PDI is an indicator that measures the heterogeneity of the materials in aqueous solutions, with a smaller value indicating a narrower size distribution, which is most likely related to a smaller tendency of the AMD-SLNs to form aggregates [45].
For the same sonication cycle, the values of PDI increased for the sonication amplitude range of 40 to 70% and decreased for the sonication amplitude range of 70 to 100%. The lowest values were obtained for samples P5 and P6, which means a narrower distribution of particles for AMD-SLNs was obtained with a higher amplitude. At the same time, for the formulations obtained with a higher sonication cycle (P2, P4, and P6), the PDI values were much more uniform. Except for formulation P3, at the same sonication cycle and with an increase in amplitude, for formulations P5 and P6, there was a decrease in both the particle size (675.00 ± 59.12 nm–405.06 ± 37.43 nm, respectively) and the PDI (0.498 ± 2.18 × 10−2–0.650 ± 2.16 × 10−2, respectively), indicating that for these two formulations, the T amount was sufficient to emulsify the lipids with the aqueous phase, and to form AMD-SLNs, but also to stabilize and disperse them in the aqueous phase [46]. The studied particles were SLNs or nanosized lipid carriers, ranging from 405 to 944 nm, with the capability to encapsulate AMD molecules inside the lipid matrix.
The stability of the AMD-SLNs was also evaluated through ZP assessment. ZP values indicate the degree of repulsion between adjacent, similarly charged particles in dispersion, and the values could be correlated to the stability of colloidal dispersions. For molecules and particles that are small enough, a high ZP confers stability, i.e., the solution or dispersion will resist aggregation. When ZP is low, attraction exceeds repulsion and the dispersion breaks and flocculates [47]. Many experiments have demonstrated that not only electrostatic repulsion but also the steric stabilizer could impart stability to the AMD-SLNs’ dispersion [48]. For the studied AMD-SLNs, the ZP values were 9.68 ± 7.23 × 10−1 mV (for formulation P3) and in the range of 21.0 ± 7.06 × 10−1 to 27.1 ± 4.50 × 10−1 mV (for formulations P1, P2, P4, P5, and P6), indicating the stability of the AMD-SLNs due to steric stabilization.
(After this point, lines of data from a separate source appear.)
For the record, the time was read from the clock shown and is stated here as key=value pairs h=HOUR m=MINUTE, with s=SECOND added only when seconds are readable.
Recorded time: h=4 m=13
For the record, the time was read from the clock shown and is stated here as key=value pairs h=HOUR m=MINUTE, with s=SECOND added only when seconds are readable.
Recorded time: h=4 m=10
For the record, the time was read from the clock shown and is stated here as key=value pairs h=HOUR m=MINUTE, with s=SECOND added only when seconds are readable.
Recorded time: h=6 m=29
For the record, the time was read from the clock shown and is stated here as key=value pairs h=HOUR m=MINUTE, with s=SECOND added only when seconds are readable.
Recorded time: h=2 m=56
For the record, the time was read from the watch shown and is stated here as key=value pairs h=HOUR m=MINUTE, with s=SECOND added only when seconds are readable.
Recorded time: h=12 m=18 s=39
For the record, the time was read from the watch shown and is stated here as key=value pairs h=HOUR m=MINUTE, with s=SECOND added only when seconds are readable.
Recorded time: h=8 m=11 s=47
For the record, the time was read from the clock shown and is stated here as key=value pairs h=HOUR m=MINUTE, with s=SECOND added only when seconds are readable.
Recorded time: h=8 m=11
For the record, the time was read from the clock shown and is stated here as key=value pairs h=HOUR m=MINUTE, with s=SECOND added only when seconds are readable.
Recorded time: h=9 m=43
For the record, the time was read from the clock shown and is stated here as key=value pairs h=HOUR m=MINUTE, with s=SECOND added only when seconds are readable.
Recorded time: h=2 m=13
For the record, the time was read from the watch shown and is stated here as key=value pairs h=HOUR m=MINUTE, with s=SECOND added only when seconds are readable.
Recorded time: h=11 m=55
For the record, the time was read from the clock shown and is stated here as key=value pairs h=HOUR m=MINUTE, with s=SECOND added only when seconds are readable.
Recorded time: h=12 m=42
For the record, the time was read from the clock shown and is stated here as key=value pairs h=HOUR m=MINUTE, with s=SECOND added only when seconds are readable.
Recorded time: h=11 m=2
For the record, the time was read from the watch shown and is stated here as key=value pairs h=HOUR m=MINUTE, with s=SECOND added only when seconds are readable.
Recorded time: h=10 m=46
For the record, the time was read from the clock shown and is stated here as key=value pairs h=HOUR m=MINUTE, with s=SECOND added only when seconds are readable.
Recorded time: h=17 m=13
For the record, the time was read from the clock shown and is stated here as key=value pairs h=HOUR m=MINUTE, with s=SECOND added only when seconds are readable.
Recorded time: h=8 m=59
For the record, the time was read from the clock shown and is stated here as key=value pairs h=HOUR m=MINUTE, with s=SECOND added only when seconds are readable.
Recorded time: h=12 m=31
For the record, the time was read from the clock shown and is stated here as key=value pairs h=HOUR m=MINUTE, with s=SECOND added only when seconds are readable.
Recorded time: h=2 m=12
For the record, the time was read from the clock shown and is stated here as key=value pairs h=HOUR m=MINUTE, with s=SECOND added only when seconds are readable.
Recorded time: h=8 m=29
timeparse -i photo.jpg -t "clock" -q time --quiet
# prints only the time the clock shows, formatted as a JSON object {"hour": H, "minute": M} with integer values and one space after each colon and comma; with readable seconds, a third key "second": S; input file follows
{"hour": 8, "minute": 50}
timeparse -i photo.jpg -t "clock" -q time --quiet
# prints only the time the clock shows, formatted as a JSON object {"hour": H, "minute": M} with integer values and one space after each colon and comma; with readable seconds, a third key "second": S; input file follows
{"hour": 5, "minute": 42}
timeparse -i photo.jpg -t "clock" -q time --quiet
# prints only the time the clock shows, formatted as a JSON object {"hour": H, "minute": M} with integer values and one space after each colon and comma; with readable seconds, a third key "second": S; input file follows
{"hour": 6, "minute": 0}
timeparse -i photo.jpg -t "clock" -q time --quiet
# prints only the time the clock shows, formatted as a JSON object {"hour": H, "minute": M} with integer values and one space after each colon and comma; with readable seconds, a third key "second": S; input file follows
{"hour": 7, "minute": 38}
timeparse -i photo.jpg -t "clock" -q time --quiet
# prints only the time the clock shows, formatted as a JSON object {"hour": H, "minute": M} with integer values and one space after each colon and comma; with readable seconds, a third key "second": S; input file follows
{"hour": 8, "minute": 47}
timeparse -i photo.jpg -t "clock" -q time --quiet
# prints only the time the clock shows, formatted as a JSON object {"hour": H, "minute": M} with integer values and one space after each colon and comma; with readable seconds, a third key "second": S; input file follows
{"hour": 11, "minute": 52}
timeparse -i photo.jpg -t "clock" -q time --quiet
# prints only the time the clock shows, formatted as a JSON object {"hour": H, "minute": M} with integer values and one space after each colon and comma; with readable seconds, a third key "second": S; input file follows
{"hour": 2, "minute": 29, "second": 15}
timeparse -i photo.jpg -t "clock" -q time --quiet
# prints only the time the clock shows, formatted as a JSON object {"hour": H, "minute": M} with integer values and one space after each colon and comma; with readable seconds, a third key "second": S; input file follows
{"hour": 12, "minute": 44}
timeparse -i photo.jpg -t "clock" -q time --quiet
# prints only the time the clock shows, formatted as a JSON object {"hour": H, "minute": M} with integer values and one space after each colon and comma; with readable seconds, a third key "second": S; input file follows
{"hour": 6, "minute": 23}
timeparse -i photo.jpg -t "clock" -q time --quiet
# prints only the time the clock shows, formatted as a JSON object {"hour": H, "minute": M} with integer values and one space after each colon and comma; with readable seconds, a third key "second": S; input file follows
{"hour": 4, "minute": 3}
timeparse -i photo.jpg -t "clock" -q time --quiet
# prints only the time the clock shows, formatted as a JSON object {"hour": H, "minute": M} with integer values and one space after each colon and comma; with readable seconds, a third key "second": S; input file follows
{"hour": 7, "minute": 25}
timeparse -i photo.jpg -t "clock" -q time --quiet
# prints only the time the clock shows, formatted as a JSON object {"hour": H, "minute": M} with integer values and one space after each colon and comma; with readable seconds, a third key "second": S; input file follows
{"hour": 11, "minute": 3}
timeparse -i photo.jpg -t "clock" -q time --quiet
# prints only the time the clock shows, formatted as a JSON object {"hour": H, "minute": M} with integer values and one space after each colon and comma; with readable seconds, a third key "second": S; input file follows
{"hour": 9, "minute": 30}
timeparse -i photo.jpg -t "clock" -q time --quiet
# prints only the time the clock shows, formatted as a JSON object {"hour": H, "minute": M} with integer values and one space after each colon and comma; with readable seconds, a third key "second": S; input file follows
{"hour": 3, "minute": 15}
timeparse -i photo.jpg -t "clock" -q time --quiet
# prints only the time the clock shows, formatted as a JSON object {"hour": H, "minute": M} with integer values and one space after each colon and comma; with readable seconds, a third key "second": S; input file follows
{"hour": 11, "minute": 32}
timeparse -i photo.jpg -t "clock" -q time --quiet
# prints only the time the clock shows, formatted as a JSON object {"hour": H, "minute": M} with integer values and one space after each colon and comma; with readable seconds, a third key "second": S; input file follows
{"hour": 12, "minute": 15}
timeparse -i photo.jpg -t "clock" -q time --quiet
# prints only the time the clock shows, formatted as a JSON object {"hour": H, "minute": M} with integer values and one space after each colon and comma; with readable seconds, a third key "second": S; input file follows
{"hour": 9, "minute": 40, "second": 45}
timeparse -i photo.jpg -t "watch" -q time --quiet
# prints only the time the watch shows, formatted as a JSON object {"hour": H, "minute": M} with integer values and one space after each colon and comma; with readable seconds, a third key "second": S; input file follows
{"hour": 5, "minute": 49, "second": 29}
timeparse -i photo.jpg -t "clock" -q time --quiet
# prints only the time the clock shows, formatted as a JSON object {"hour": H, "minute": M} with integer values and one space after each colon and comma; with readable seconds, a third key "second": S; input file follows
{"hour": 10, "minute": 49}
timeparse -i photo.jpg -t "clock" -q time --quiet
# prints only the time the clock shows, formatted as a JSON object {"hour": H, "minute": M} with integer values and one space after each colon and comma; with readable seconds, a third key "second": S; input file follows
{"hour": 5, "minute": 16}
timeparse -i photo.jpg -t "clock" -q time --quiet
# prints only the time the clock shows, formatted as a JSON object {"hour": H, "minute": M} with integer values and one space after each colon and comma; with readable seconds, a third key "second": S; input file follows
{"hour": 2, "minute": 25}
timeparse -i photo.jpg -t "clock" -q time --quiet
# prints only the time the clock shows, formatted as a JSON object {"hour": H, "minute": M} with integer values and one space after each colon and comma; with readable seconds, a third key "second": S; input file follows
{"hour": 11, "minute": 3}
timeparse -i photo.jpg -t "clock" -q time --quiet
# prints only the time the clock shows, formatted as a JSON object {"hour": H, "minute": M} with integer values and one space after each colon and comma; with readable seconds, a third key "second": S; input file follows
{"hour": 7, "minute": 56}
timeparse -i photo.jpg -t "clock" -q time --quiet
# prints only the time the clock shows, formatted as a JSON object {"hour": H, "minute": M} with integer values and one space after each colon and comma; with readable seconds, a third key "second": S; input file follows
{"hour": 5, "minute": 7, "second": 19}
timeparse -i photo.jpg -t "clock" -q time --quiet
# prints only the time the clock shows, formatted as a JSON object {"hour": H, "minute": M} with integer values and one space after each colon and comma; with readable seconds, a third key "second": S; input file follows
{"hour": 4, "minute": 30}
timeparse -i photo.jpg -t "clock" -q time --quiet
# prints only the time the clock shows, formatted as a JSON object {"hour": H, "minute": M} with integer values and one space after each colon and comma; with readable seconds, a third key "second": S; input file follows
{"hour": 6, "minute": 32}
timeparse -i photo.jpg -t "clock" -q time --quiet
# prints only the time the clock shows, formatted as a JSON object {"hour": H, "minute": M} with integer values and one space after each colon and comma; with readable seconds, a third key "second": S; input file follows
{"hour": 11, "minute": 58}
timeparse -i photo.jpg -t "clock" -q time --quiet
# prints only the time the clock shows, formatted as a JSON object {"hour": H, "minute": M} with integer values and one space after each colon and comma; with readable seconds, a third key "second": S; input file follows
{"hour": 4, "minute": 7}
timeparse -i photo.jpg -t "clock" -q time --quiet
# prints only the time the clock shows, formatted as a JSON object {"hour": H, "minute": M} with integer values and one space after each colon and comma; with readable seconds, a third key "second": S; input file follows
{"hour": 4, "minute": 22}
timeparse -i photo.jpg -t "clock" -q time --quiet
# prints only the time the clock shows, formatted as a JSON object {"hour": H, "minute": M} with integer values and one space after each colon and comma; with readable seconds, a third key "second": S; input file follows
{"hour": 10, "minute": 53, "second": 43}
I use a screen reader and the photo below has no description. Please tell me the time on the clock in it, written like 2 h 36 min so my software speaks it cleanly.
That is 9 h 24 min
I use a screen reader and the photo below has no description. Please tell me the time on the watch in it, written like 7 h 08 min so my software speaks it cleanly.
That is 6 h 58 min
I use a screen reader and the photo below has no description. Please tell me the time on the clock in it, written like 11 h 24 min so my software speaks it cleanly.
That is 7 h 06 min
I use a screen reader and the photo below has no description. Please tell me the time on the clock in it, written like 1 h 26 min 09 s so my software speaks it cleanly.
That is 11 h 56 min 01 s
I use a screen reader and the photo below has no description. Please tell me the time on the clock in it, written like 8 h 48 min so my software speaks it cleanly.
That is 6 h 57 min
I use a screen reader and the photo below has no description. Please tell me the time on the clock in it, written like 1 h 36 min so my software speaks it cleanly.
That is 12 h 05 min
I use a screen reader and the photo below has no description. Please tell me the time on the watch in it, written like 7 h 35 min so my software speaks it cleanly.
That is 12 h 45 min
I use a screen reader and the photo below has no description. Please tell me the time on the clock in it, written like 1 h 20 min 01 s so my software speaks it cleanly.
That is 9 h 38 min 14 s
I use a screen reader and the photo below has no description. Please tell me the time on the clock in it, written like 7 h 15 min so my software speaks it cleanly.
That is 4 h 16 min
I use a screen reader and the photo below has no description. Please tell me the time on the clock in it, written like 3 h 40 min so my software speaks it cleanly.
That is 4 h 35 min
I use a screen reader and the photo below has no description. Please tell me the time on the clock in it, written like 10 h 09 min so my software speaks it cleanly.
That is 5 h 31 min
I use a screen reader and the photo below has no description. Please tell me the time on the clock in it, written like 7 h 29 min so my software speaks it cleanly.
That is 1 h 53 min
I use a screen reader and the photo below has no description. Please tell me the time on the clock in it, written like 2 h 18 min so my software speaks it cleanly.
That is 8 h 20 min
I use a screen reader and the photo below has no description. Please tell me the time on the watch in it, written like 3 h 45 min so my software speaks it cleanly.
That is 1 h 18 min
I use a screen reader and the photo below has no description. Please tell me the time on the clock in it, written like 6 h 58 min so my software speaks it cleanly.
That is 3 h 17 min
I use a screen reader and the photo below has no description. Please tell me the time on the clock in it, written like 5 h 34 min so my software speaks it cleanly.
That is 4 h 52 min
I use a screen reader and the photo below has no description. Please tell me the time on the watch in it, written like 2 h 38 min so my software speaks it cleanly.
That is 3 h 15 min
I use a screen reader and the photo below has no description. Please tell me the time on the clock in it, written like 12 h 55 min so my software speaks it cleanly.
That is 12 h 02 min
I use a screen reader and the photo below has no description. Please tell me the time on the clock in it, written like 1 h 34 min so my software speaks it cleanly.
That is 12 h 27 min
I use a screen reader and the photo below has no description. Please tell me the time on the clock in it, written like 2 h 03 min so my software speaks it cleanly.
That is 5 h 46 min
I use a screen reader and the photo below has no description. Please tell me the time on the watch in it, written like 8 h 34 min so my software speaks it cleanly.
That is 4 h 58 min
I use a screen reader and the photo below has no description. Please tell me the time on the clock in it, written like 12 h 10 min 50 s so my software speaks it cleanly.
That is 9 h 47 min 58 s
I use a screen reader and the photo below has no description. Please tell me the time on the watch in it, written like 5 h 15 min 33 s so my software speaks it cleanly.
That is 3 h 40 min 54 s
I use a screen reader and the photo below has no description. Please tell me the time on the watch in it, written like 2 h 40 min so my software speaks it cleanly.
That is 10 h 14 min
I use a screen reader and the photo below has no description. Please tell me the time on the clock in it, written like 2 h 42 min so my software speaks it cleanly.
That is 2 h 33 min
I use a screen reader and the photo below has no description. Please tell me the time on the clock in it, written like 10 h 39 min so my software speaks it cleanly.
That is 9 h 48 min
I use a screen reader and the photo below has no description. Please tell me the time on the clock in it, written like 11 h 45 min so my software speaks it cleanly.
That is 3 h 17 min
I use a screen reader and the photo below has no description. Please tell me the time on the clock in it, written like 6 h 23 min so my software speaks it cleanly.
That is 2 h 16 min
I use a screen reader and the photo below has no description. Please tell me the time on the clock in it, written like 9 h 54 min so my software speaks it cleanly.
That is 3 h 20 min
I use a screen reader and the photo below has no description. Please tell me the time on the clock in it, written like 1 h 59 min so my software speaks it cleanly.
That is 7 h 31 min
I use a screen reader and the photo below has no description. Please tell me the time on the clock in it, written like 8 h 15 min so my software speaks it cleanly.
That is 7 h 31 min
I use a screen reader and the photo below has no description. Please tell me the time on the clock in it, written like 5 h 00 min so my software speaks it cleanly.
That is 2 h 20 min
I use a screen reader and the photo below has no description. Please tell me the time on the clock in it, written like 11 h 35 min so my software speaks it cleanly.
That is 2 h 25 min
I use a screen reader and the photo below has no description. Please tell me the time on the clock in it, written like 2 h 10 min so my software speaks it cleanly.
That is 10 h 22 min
The DLS results were in good accordance with those obtained through SEM analysis.
Considering that the formulations obtained with a shorter sonication cycle show (i) higher EE% values and (ii) a narrower distribution of particles (except for the P3 formulation), we chose the formulations obtained with a shorter sonication cycle (P1 and P5) for further study, although the highest instability of all the studied AMD-SLN formulations, with a tendency to flocculate relatively quickly, was found in P3 (with a much lower ZP value, only 9.68 ± 7.23 × 10−1 mV, compared to the other AMD-SLNs, which had ZP values in the range of 21.0 ± 7.06 × 10−1–27.1 ± 4.50 × 10−1 mV, as shown in Table 3), though this formulation had the highest EE% value.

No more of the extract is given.